The nest is built ‘in-situ’ in one night and is created by splitting and weaving leaves from the surrounding plants. A good way of identifying a nest for certain is to look for split leaves that have been pulled in to weave the nest but are still fastened to the surrounding plants. Breeding nests are the most obvious sign indicating the presence of harvest mice. The harvest mouse is the only British mouse to build nests of woven grass well above ground.

The species of grass most favoured are cocksfoot in dry areas and reed canary grass, reed sweet grass and reed  in wet areas. Although these species are commonly used to build nests, any stiff stemmed plant with leaves that can be split lengthways can be used. Harvest mice cannot breed in thin vegetation (generally where it has been cut in the last 2 years), short grasses, or those where the stems are too weak to support their nests. The nest can vary from 10cm in diameter for breeding nests to only 5cm for non-breeding nests.

Nests tend to stand out more in winter when the surrounding vegetation dies back. They can be found from October (but watch out for late litters from Oct-Dec) right through to March when the new growth makes it difficult to find the nests.

Shelter nests are also built which are generally smaller and looser. Watch out for field vole nests which are looser and built on the ground under tussocks of grass – if in doubt take a picture and send it to Suffolk Wildlife Trust for identification.

How you can help the harvest mouse

• Leave areas of rough grass and cut them on a 3-5 year rotation so that there is always suitable habitat for breeding, feeding and overwintering. Margins of arable fields, paddocks, wildflower meadows and even large gardens can provide good habitat. Aim for a margin that is at least 2m wide or ideally even wider.

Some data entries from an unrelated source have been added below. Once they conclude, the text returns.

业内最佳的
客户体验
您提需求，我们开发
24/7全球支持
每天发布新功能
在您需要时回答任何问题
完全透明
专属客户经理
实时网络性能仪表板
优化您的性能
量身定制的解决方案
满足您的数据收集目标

• If you own any land close to ponds, ditches, rivers, dykes or any other wet areas leave the surrounding vegetation to grow taller to provide nesting places for harvest mice.

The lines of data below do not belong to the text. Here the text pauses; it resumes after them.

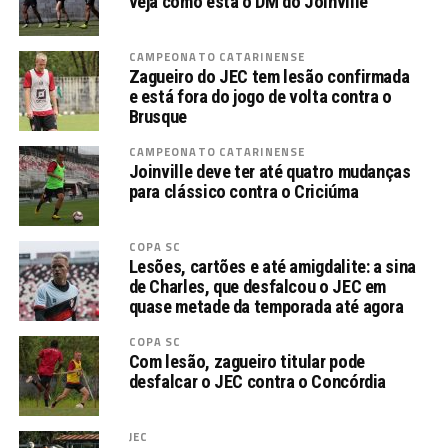
veja como está o DM do Joinville
CAMPEONATO CATARINENSE
Zagueiro do JEC tem lesão confirmada
e está fora do jogo de volta contra o
Brusque
CAMPEONATO CATARINENSE
Joinville deve ter até quatro mudanças
para clássico contra o Criciúma
COPA SC
Lesões, cartões e até amigdalite: a sina
de Charles, que desfalcou o JEC em
quase metade da temporada até agora
COPA SC
Com lesão, zagueiro titular pode
desfalcar o JEC contra o Concórdia
JEC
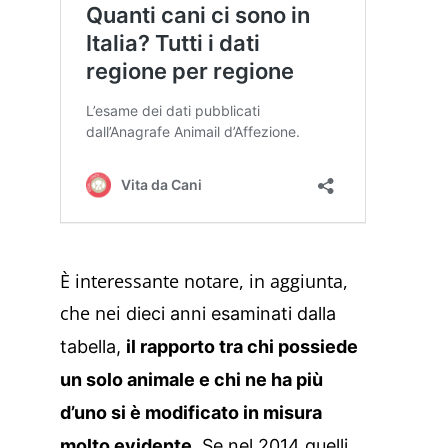
È interessante notare, in aggiunta,
che nei
dieci anni esaminati dalla
tabella,
il rapporto tra chi possiede
un solo animale e chi ne ha più
d’uno si è modificato in misura
molto evidente.
Se nel 2014 quelli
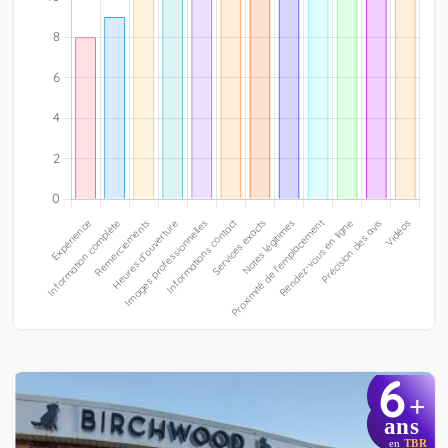
6
+
ans
en
TBR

• Try to provide corridors of long or tussocky grass to link together suitable habitats so populations do not become isolated.

• If you are planting trees allow the grass to become long to provide a new habitat as the trees grow. Plan into your area clearings or margins where the trees will not shade out the grasses and keep it as a long grass habitat.

• Plant wild bird or cover crops with millet as part of the mix, as well as benefitting farmland birds, it is ideal for harvest mice to nest and feed in.